Training: Reconstruction stage (12h pretrain, 6h finetune), generation stage (24h pretrain, 12h finetune), batch size 4, resolution 640×480.
Model Architecture: VGGT backbone with wrist head (3 layers, 8 heads, 1024-dim), DiT with expanded patch embedding (32 channels), VAE for latent encoding, CLIP for semantic conditioning.
Loss Functions: SPC loss for geometric consistency, MSE for reprojection error, negative depth penalty for infeasible projections.
Figure 7: Experimental setup with Franka Panda manipulator and multi-view RealSense cameras, enabling robust perception and manipulation.

Implications and Future Directions

WristWorld provides a scalable solution for bridging the exocentric–egocentric gap in robotic datasets, enabling the synthesis of wrist-centric views from abundant anchor-view data. This approach reduces the need for costly wrist-view data collection and calibration, and facilitates the development of more robust VLA policies. The framework's plug-and-play design allows seamless integration with existing world models, promoting multi-view generalization and improved manipulation performance.

Future research may explore extending WristWorld to other egocentric perspectives (e.g., finger-tip or tool-mounted cameras), incorporating more advanced geometric priors, and leveraging self-supervised or unsupervised learning for further data efficiency.

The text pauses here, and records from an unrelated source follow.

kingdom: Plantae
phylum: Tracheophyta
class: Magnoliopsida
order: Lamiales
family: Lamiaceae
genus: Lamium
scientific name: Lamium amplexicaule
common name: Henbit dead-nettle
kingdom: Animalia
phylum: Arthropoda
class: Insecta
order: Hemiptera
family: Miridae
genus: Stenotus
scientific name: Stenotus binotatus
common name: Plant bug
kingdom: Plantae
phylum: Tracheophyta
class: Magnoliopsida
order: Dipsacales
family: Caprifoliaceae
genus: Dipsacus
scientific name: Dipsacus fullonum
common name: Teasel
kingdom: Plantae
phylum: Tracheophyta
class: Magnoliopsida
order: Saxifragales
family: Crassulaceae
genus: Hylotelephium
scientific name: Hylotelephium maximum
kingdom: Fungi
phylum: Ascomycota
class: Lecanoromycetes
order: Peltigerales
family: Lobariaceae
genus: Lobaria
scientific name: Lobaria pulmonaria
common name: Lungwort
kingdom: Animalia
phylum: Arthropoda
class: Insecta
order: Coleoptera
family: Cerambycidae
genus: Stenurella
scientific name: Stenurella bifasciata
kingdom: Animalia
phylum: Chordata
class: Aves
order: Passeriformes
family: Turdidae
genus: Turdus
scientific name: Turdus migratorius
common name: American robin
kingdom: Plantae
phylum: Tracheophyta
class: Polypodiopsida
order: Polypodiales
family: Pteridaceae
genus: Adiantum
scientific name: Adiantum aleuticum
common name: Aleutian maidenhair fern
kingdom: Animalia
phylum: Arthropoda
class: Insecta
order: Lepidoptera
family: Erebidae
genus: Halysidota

Additionally, investigating the impact of synthetic wrist-view data on policy transfer and sim-to-real adaptation remains a promising direction.

Conclusion

WristWorld introduces a principled two-stage 4D generative framework for synthesizing wrist-view videos from anchor views, leveraging geometric transformers, projection-based conditioning, and diffusion-based video generation. Empirical results demonstrate strong video generation quality and significant gains in downstream VLA performance. By augmenting datasets with wrist-centric views, WristWorld offers a practical and scalable solution for advancing robotic manipulation and embodied AI.